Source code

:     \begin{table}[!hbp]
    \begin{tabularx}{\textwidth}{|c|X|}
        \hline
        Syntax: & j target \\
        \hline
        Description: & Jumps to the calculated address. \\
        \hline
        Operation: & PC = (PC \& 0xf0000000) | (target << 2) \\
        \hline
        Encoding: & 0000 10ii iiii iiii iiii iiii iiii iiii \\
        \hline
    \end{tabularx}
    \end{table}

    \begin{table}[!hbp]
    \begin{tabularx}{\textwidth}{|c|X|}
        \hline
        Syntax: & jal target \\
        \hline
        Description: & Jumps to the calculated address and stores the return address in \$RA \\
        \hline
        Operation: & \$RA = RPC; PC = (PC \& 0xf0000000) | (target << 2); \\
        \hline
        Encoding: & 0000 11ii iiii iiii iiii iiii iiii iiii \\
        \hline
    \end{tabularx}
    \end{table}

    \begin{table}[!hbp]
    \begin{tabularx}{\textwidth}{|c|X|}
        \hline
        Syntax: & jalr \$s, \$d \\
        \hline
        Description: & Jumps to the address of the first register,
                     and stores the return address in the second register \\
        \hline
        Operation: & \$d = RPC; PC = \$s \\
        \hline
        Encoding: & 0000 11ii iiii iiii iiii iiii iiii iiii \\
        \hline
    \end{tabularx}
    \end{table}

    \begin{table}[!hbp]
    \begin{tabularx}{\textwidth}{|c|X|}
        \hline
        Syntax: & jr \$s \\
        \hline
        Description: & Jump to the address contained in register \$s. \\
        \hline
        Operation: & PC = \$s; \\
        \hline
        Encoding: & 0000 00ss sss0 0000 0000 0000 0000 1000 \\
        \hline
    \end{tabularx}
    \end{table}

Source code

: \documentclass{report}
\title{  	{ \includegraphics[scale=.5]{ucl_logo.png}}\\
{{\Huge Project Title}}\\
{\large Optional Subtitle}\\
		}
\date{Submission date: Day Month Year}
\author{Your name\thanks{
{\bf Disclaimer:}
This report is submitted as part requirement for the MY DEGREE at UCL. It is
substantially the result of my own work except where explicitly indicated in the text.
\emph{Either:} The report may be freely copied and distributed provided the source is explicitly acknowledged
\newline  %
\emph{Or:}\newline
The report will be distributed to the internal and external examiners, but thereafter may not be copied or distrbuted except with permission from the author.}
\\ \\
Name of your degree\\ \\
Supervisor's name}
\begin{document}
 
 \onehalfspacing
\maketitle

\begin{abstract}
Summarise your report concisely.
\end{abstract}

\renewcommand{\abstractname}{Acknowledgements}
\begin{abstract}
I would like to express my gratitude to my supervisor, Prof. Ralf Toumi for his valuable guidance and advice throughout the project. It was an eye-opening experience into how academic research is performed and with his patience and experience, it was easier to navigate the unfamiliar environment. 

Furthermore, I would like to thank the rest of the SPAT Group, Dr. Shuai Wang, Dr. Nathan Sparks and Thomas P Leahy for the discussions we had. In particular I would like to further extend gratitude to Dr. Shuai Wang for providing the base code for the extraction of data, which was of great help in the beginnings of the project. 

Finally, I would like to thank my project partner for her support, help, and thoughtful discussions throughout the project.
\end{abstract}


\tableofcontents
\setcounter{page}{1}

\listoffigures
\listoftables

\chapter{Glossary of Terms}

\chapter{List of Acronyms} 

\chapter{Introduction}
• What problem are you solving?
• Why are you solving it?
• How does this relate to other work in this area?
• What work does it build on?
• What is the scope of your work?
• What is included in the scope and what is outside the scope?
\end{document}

━━━━━━━━━━━━━━━━

Copy out, word for word, the part of the entries above that begins at the line with "The report will" and ends at the line with "I would like to express", including both.

## Reply
The report will be distributed to the internal and external examiners, but thereafter may not be copied or distrbuted except with permission from the author.}
\\ \\
Name of your degree\\ \\
Supervisor's name}
\begin{document}
 
 \onehalfspacing
\maketitle

\begin{abstract}
Summarise your report concisely.
\end{abstract}

\renewcommand{\abstractname}{Acknowledgements}
\begin{abstract}
I would like to express my gratitude to my supervisor, Prof. Ralf Toumi for his valuable guidance and advice throughout the project. It was an eye-opening experience into how academic research is performed and with his patience and experience, it was easier to navigate the unfamiliar environment. 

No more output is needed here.